По суду мне могли продлить мой каторжный срок от двух до трёх лет. Я предпочёл год кандальных.
— Согласен год кандальных и работу в прачечной…
Соучастники мои получили по тридцать суток карцера. Так закончилась моя попытка выбраться из каторжного централа.
«Четырнадцатая»
Каторга ожидала смены начальства. Новый начальник должен был разрушить «либеральные» традиции Александровского централа и ввести тот режим, который обычно следовал за посещением Сементковского. Поэтому политическая каторга переживала скрытое волнение. Перспектива остаться в одиночке да ещё при неизвестности дальнейшего режима мне не улыбалась. Поэтому, пока Снежков ещё не уехал, я стал добиваться перевода меня в общую политическую камеру.
Я сообщил Тимофееву, чтобы он помог мне перевестись. Тимофеев спросил меня насчёт моих дальнейших «прожектов».
— Решил подучиться немного… — ответил я ему.
— Придётся в четырнадцатую, большесрочные там.
— А как, Снежков согласится?
— Ему теперь всё равно, ссориться он с нами не будет… Дня через три меня перевели в 14-ю. Я уже фактически вошёл в коллектив и стал активным участником его дальнейшей деятельности.
Моя подневольная жизнь значительно изменилась, меня как будто оторвали от непосредственной связи с тюремщиками, и я затерялся в общей массе политических каторжан, и моя энергия направилась уже не на борьбу с тюремщиками, а на борьбу внутри коллектива.
Четырнадцатая камера была угловой и помещалась на северной стороне корпуса. Зимой в этой камере стены всегда были мокрые, а в сильные морозы покрывались льдом, и каторжане, спавшие возле этих стен, всегда пребывали в состоянии хронической простуженности. Стены камеры леденели потому, что печь, отеплявшая две камеры, не давала достаточного тепла.

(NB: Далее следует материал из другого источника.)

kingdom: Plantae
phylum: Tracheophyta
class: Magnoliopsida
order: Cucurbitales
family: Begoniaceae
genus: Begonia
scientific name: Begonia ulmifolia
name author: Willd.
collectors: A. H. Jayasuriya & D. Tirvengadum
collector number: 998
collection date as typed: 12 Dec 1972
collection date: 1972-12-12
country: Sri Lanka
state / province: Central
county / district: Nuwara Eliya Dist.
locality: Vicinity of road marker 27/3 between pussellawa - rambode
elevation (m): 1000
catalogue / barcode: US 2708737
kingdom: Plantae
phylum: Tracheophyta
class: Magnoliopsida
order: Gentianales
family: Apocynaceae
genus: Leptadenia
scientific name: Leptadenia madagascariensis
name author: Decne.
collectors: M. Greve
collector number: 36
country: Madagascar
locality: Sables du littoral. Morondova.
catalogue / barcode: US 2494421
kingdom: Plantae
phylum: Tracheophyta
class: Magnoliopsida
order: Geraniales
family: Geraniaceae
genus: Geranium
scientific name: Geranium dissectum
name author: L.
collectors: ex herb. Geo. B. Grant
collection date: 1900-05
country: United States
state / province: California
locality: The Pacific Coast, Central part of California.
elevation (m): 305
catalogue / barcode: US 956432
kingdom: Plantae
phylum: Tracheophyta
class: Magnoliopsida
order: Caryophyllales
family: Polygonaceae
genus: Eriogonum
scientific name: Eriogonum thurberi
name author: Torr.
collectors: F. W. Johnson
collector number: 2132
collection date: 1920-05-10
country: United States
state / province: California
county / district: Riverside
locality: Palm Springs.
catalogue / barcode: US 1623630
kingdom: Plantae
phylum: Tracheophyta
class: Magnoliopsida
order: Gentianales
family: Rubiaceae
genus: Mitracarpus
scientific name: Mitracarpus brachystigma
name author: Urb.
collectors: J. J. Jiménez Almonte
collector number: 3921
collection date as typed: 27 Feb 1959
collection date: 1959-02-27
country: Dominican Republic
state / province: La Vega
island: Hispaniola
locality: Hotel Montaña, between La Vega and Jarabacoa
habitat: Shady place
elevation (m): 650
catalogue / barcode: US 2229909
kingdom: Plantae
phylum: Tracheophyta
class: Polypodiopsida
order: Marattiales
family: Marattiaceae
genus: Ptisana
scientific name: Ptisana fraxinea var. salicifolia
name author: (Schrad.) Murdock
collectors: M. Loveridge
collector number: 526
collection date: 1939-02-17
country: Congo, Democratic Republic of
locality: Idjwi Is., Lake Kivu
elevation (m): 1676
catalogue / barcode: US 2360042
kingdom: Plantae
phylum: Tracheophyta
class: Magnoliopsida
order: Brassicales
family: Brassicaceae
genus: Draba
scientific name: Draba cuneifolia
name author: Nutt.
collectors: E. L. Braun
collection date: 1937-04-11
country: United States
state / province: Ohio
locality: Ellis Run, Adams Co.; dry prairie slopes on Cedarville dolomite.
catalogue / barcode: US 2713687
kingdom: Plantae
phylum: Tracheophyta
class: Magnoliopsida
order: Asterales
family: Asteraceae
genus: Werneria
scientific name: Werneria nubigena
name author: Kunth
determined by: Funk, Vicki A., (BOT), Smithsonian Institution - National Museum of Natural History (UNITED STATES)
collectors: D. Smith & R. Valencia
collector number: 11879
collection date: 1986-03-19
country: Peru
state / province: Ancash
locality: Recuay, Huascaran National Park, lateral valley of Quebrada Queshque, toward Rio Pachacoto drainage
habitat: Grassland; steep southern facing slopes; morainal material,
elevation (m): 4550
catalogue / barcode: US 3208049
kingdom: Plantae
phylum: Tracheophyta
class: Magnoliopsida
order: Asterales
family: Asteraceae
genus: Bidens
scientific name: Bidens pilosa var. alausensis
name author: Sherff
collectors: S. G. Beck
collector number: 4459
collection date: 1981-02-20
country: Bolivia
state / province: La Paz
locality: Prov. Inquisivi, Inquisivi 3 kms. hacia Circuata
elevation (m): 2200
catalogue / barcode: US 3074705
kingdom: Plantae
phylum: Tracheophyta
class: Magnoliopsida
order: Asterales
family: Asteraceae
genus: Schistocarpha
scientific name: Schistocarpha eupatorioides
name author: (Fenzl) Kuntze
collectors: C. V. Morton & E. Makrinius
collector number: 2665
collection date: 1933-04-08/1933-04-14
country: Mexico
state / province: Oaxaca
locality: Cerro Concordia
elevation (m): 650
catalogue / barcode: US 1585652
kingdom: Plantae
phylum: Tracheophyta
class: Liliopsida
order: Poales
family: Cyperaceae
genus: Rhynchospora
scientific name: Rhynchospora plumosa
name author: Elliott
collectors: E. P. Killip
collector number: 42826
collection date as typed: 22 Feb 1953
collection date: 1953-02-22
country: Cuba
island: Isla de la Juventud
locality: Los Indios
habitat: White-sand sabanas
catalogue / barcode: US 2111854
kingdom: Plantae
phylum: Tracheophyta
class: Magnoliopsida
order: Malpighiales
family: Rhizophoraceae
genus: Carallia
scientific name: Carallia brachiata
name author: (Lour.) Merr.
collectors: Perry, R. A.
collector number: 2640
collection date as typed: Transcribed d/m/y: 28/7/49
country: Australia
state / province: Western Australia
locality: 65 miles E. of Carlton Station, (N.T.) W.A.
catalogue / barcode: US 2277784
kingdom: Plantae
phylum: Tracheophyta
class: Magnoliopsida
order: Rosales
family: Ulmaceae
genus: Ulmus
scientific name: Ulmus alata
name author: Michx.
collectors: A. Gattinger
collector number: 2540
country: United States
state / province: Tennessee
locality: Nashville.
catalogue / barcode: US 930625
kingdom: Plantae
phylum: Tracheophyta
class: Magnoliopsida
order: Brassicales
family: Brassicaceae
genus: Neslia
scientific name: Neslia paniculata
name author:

Здание централа было переделано из водочного завода и имело широкие заводские окна с густым переплётом рам и с толстыми железными решётками. Большие окна в зимнюю тору покрывались толстым слоем льда и снега и ещё более усиливали холод. Деревянные нары занимали две трети камеры и были расположены возле стен, оставляя небольшое пространство в середине, ещё стояли стол и две длинные скамьи. Постели состояли из соломенных тюфяков, таких же подушек, серых, грубого сукна одеял. Камера рассчитана на двадцать человек, но в ней помещалось 30–35. В углу возле печи стояли два стульчака с «парашами».
Состав каторжан четырнадцатой по своим срокам являлся верхушечным в коллективе: большинство имело сроки от пятнадцати-двадцати до бессрочной каторги включительно, и почти все большесрочные имели за плечами смертную казнь, заменённую каторгой, все были закованы, за исключением пяти-шести человек, имеющих малые сроки. Состояние сроков уже характеризовало четырнадцатую, как самую активную камеру коллектива.